_Data extracts_
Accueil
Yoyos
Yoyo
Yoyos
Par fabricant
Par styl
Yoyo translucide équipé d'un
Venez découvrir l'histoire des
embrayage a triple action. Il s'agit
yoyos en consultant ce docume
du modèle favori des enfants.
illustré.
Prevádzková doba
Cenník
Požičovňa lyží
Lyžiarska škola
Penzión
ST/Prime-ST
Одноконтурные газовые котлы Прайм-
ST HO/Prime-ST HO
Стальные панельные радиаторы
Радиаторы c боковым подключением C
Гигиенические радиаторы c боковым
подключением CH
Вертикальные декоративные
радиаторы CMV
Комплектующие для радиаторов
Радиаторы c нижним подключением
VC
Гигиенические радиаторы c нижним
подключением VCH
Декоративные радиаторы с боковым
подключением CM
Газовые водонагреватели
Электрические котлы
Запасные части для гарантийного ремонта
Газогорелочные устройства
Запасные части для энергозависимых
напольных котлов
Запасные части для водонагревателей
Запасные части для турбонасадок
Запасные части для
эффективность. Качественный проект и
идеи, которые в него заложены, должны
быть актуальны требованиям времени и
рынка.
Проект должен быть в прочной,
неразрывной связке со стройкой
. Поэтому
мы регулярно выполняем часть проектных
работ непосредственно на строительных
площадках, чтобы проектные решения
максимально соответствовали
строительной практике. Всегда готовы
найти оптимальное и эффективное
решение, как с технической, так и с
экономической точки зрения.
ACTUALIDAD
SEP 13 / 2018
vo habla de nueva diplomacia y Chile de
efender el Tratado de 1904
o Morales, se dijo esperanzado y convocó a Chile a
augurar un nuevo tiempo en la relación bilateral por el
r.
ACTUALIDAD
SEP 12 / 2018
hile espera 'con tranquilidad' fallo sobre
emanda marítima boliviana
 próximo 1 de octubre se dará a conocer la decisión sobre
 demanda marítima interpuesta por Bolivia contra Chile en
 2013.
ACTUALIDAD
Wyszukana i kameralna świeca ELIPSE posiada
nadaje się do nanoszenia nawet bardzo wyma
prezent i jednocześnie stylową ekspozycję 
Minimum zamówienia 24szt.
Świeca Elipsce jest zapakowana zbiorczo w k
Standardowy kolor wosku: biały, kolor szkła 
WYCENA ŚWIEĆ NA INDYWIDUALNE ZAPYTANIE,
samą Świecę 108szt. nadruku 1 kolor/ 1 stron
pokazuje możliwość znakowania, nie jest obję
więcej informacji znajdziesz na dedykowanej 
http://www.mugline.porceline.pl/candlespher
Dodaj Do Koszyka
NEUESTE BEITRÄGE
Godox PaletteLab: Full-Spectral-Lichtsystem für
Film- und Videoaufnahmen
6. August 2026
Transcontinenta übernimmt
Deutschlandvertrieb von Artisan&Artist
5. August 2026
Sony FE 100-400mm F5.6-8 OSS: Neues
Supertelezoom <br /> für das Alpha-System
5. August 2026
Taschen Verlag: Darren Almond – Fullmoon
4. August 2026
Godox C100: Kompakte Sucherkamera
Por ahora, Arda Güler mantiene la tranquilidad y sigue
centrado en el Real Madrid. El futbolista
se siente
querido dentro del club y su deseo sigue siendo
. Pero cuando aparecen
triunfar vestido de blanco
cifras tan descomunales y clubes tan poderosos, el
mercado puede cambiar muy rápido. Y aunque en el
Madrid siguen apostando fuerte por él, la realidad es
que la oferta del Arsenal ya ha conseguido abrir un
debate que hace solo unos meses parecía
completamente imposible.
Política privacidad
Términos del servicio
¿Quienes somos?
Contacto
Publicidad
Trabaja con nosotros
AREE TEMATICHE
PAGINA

_What to work on_
Please update the entries above by replacing "ACTUALIDAD" with "NOTICIAS" wherever it occurs, and leave everything else unchanged.

_Reply_
Accueil
Yoyos
Yoyo
Yoyos
Par fabricant
Par styl
Yoyo translucide équipé d'un
Venez découvrir l'histoire des
embrayage a triple action. Il s'agit
yoyos en consultant ce docume
du modèle favori des enfants.
illustré.
Prevádzková doba
Cenník
Požičovňa lyží
Lyžiarska škola
Penzión
ST/Prime-ST
Одноконтурные газовые котлы Прайм-
ST HO/Prime-ST HO
Стальные панельные радиаторы
Радиаторы c боковым подключением C
Гигиенические радиаторы c боковым
подключением CH
Вертикальные декоративные
радиаторы CMV
Комплектующие для радиаторов
Радиаторы c нижним подключением
VC
Гигиенические радиаторы c нижним
подключением VCH
Декоративные радиаторы с боковым
подключением CM
Газовые водонагреватели
Электрические котлы
Запасные части для гарантийного ремонта
Газогорелочные устройства
Запасные части для энергозависимых
напольных котлов
Запасные части для водонагревателей
Запасные части для турбонасадок
Запасные части для
эффективность. Качественный проект и
идеи, которые в него заложены, должны
быть актуальны требованиям времени и
рынка.
Проект должен быть в прочной,
неразрывной связке со стройкой
. Поэтому
мы регулярно выполняем часть проектных
работ непосредственно на строительных
площадках, чтобы проектные решения
максимально соответствовали
строительной практике. Всегда готовы
найти оптимальное и эффективное
решение, как с технической, так и с
экономической точки зрения.
NOTICIAS
SEP 13 / 2018
vo habla de nueva diplomacia y Chile de
efender el Tratado de 1904
o Morales, se dijo esperanzado y convocó a Chile a
augurar un nuevo tiempo en la relación bilateral por el
r.
NOTICIAS
SEP 12 / 2018
hile espera 'con tranquilidad' fallo sobre
emanda marítima boliviana
 próximo 1 de octubre se dará a conocer la decisión sobre
 demanda marítima interpuesta por Bolivia contra Chile en
 2013.
NOTICIAS
Wyszukana i kameralna świeca ELIPSE posiada
nadaje się do nanoszenia nawet bardzo wyma
prezent i jednocześnie stylową ekspozycję 
Minimum zamówienia 24szt.
Świeca Elipsce jest zapakowana zbiorczo w k
Standardowy kolor wosku: biały, kolor szkła 
WYCENA ŚWIEĆ NA INDYWIDUALNE ZAPYTANIE,
samą Świecę 108szt. nadruku 1 kolor/ 1 stron
pokazuje możliwość znakowania, nie jest obję
więcej informacji znajdziesz na dedykowanej 
http://www.mugline.porceline.pl/candlespher
Dodaj Do Koszyka
NEUESTE BEITRÄGE
Godox PaletteLab: Full-Spectral-Lichtsystem für
Film- und Videoaufnahmen
6. August 2026
Transcontinenta übernimmt
Deutschlandvertrieb von Artisan&Artist
5. August 2026
Sony FE 100-400mm F5.6-8 OSS: Neues
Supertelezoom <br /> für das Alpha-System
5. August 2026
Taschen Verlag: Darren Almond – Fullmoon
4. August 2026
Godox C100: Kompakte Sucherkamera
Por ahora, Arda Güler mantiene la tranquilidad y sigue
centrado en el Real Madrid. El futbolista
se siente
querido dentro del club y su deseo sigue siendo
. Pero cuando aparecen
triunfar vestido de blanco
cifras tan descomunales y clubes tan poderosos, el
mercado puede cambiar muy rápido. Y aunque en el
Madrid siguen apostando fuerte por él, la realidad es
que la oferta del Arsenal ya ha conseguido abrir un
debate que hace solo unos meses parecía
completamente imposible.
Política privacidad
Términos del servicio
¿Quienes somos?
Contacto
Publicidad
Trabaja con nosotros
AREE TEMATICHE
PAGINA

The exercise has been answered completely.